Mas os russos não foram longe. Eles recuaram para o outro lado do rio e agora atravessam a água, às vezes a 1,5 km de distância, com tanques, artilharia, morteiros e foguetes. Os ucranianos dizem que os russos também estão usando aviões para bombardear aldeias ao redor de Kherson. Quando os ucranianos atiram de suas posições de dentro da cidade, atraem um fogo russo ainda mais pesado.

Mais pessoas comuns estão sendo mortas aqui do que em qualquer outro lugar, exceto talvez ao longo da linha de frente na região leste de Donbass, de acordo com relatórios diários dos militares ucranianos. Funcionários da região de Kherson disseram que, desde a libertação, pelo menos 236 civis perderam a vida. A própria cidade foi bombardeada mais de 2 mil vezes.

Na semana passada, uma equipe que remove minas terrestres formada por homens que passaram juntos por situações muito perigosas trabalhava num campo varrido pelo vento nos arredores da cidade. Um drone russo os avistou. Ele despejou uma granada, que incendiou uma pilha de minas. Autoridades locais disseram que seis homens foram mortos em um instante. O presidente ucraniano, Volodimir Zelenski, disse que os mortos foram nove ao todo.

Analistas militares dizem que os russos podem estar bombardeando Kherson para frustrar qualquer plano dos ucranianos de cruzar o Dnieper, agora uma linha de frente aquática. Nas últimas semanas, à medida que a contraofensiva se aproxima, os comandantes ucranianos reforçaram suas forças no sul, preparando novas brigadas e novos armamentos fornecidos pela Europa e pelos Estados Unidos.
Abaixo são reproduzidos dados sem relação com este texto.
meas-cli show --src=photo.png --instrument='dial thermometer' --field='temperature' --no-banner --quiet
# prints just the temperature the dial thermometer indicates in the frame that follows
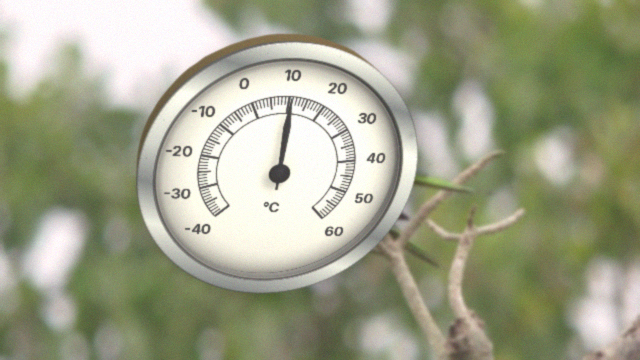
10 °C
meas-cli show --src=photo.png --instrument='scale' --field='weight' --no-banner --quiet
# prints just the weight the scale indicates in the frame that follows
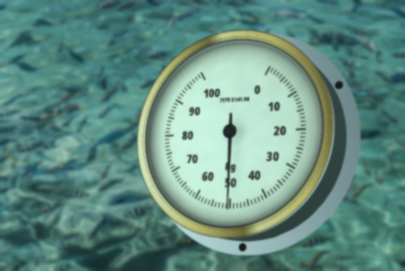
50 kg
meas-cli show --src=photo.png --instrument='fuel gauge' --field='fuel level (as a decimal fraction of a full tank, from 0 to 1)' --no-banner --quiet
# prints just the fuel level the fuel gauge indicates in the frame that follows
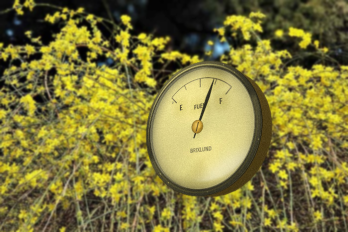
0.75
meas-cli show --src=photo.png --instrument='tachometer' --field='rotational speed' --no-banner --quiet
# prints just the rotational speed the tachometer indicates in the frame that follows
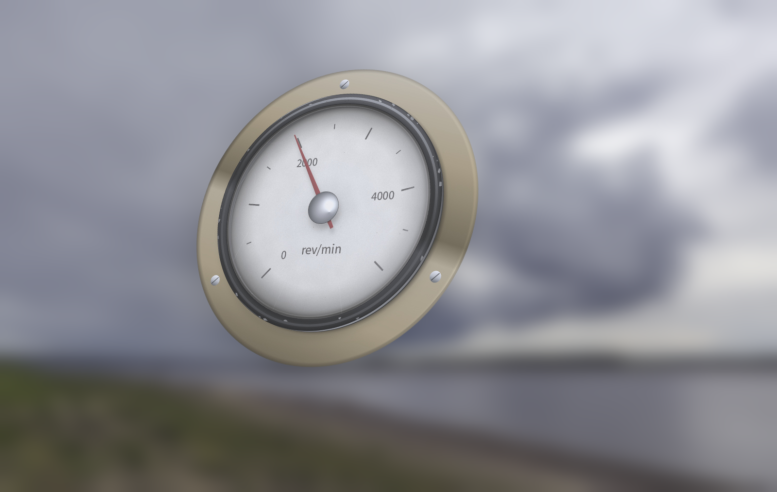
2000 rpm
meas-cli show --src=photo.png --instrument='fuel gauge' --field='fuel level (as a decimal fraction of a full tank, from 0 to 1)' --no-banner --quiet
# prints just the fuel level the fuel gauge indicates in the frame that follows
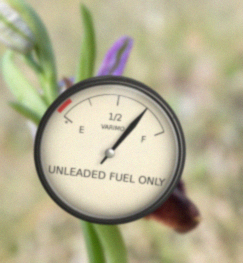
0.75
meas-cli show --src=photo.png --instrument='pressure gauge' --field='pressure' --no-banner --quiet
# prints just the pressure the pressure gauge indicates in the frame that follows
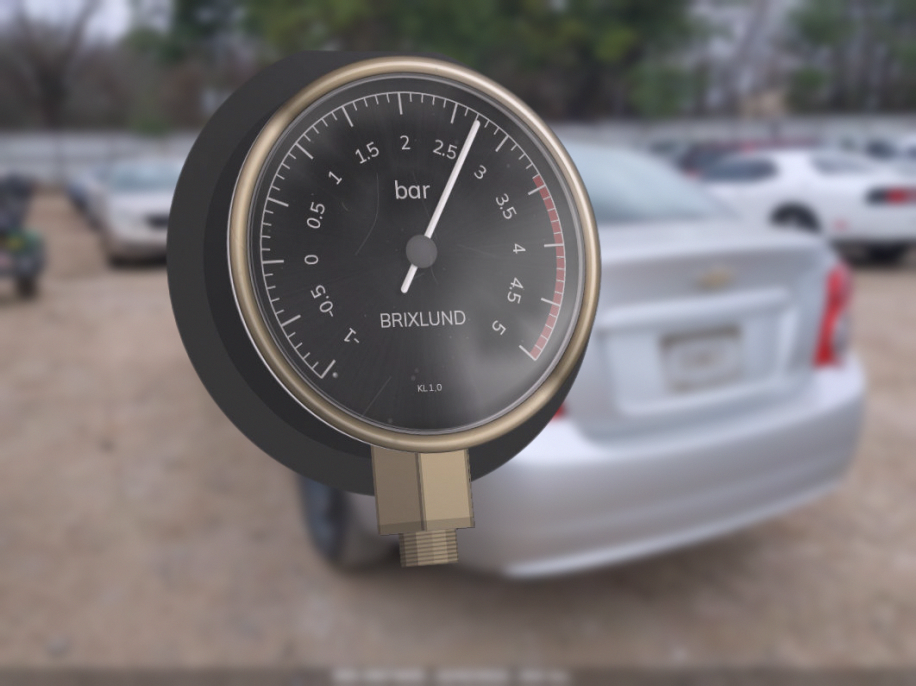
2.7 bar
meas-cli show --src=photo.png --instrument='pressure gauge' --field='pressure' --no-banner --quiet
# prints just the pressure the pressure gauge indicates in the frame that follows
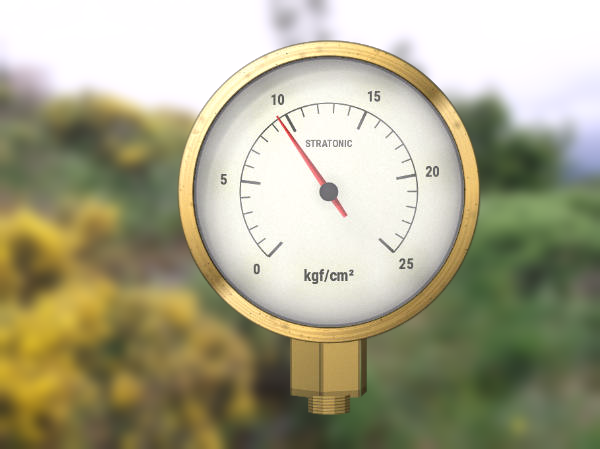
9.5 kg/cm²
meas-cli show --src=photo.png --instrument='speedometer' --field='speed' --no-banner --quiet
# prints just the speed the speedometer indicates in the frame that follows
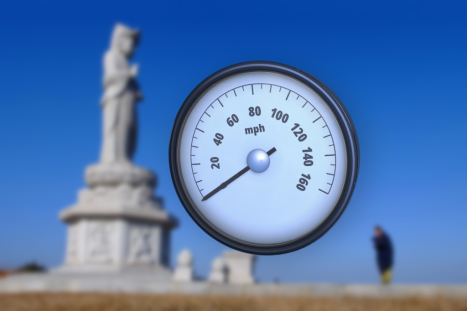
0 mph
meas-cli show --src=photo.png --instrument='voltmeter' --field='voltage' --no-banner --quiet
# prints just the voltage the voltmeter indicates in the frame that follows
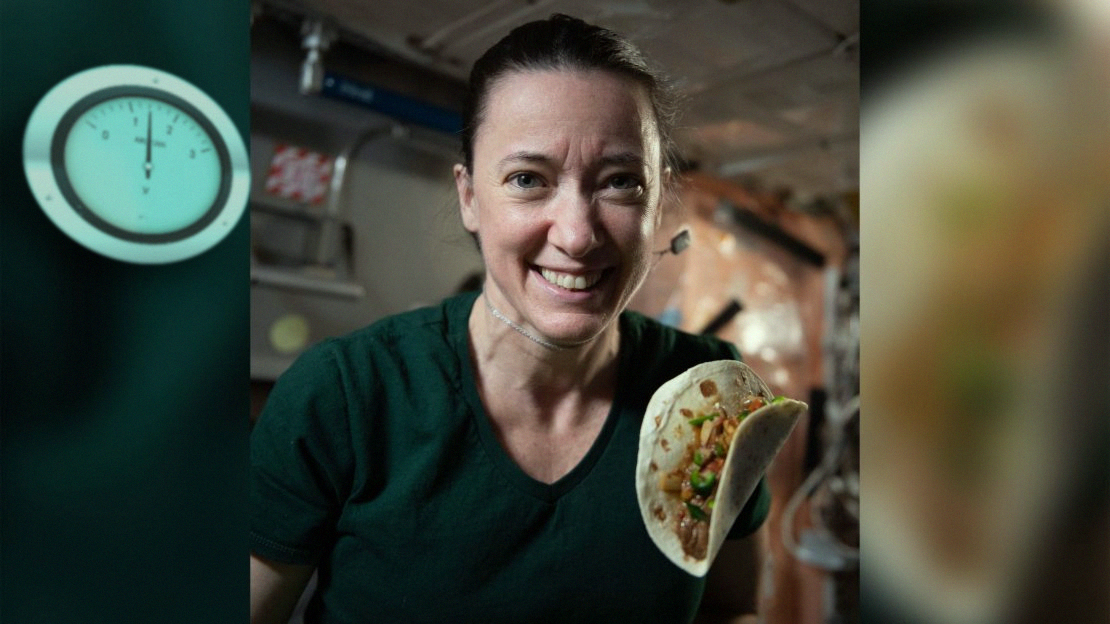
1.4 V
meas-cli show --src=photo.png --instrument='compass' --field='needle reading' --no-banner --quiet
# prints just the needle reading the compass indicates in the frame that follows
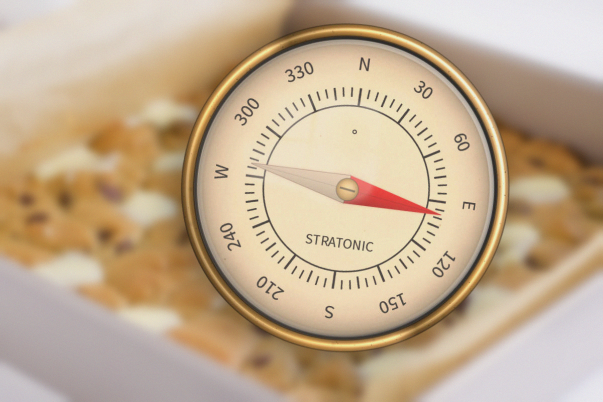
97.5 °
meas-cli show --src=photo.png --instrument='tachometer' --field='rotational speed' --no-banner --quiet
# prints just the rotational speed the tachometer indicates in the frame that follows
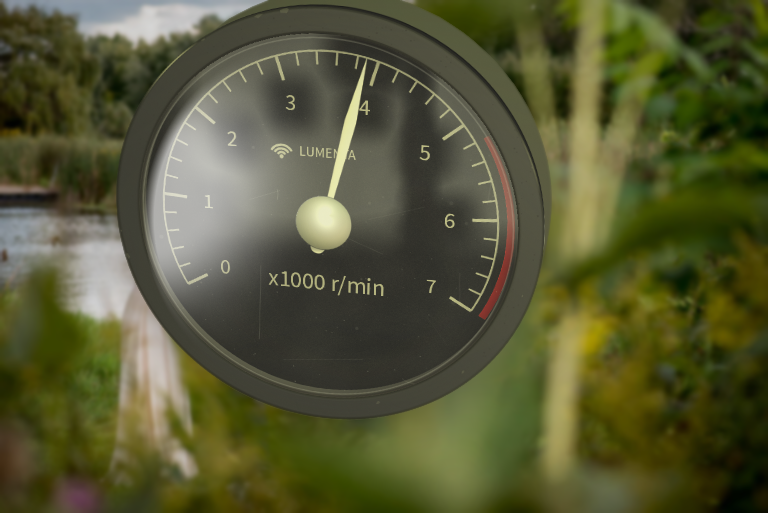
3900 rpm
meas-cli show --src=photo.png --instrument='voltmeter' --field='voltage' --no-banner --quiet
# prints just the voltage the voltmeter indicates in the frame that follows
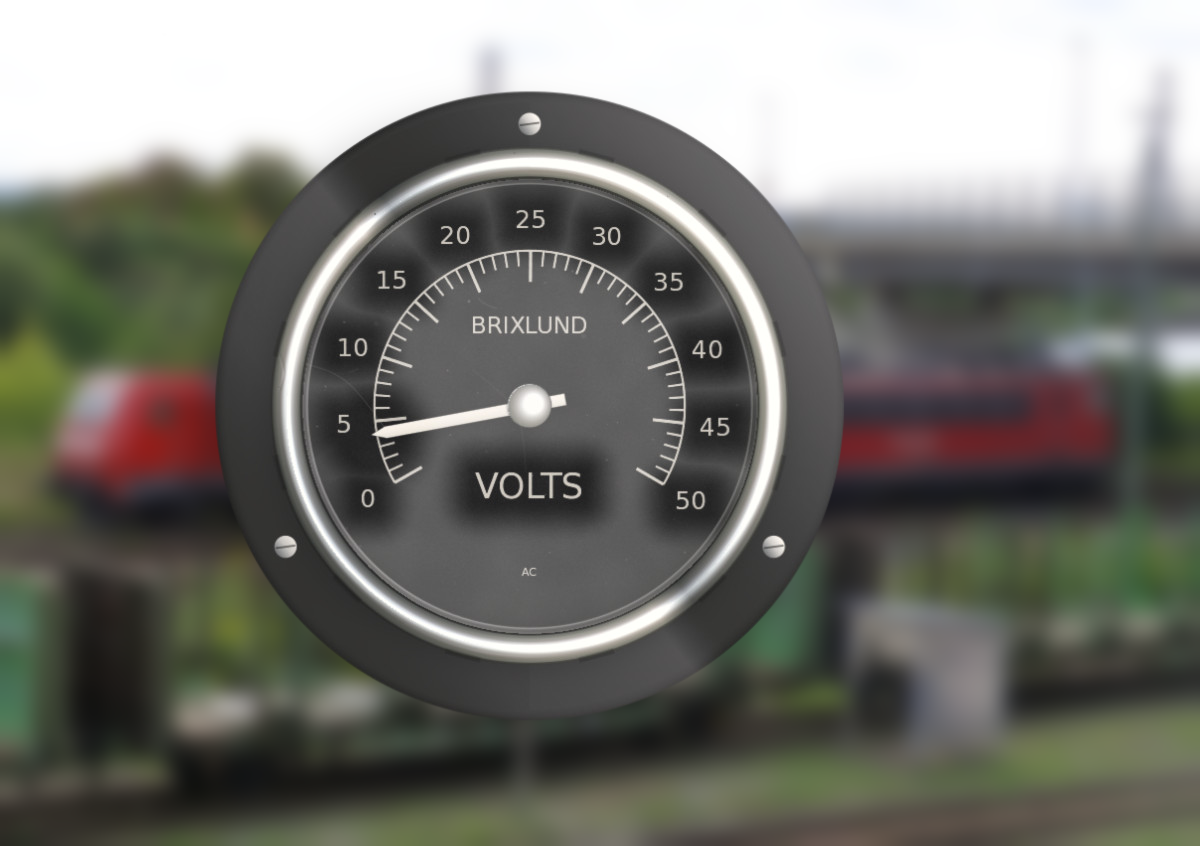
4 V
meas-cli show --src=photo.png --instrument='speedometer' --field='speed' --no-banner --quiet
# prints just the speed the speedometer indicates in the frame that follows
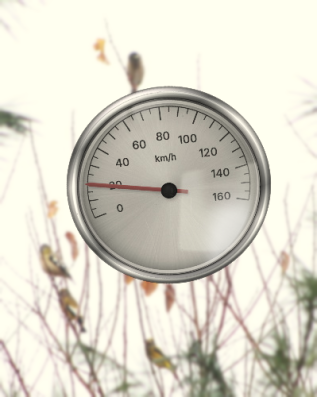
20 km/h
A Ucrânia está sob imensa pressão para mostrar progresso no campo de batalha, temendo que, se não o fizer, começará a perder o apoio ocidental. Acima e abaixo das margens pantanosas do rio em Kherson, as forças ucranianas estão de olho nas posições russas do outro lado da água. Pequenas equipes de comandos ucranianos aumentaram o ritmo de seus ataques através do rio, disseram os moradores, e à noite fogos alaranjados queimam no horizonte.

Mas os planos dos militares permanecem secretos e misteriosos até mesmo para as pessoas que moram aqui.

Enquanto milhões de ucranianos voltaram para casa recentemente em cidades por todo o país, esse não é o caso de Kherson. As pessoas estão partindo. Empresas fecham. Longos ônibus urbanos passam com apenas três passageiros dentro. Os pontos de ônibus agora são fortificados com sacos de areia, mas as pessoas ainda estão sendo mortas apenas por tentar chegar em casa. Esta cidade costumava ter 300 mil pessoas. Agora, tem talvez 50 mil. Ou menos.

Luhova e outras autoridades locais organizaram retirada de moradores. Mas hoje em dia, mesmo com o bombardeio pesado, há poucos candidatos. Uma sensação de fatalismo obstinado percorre aqueles que escolheram ficar, incluindo a vice-prefeita, que diz: "As pessoas aqui precisam de mim".

Sacos de areia em ponto de ônibus danificado por bombardeio em Kherson
Sacos de areia em ponto de ônibus danificado por bombardeio em Kherson - Finbarr O'Reilly - 9.mai.23/The New York Times

As mulheres que varrem as ruas de Kherson agora usam coletes à prova de balas. Dizem que é volumoso e pesado, mas não querem tirar. "Tenho medo de não ter tempo suficiente, de morrer logo", disse Liudmila Chaika, apoiada em sua vassoura perto de uma pequena pilha de pétalas de flores que havia juntado.

"Não consigo me acostumar com esse bombardeio. Eu sinto o perigo", disse ela. "Mas para onde, para onde devo ir?"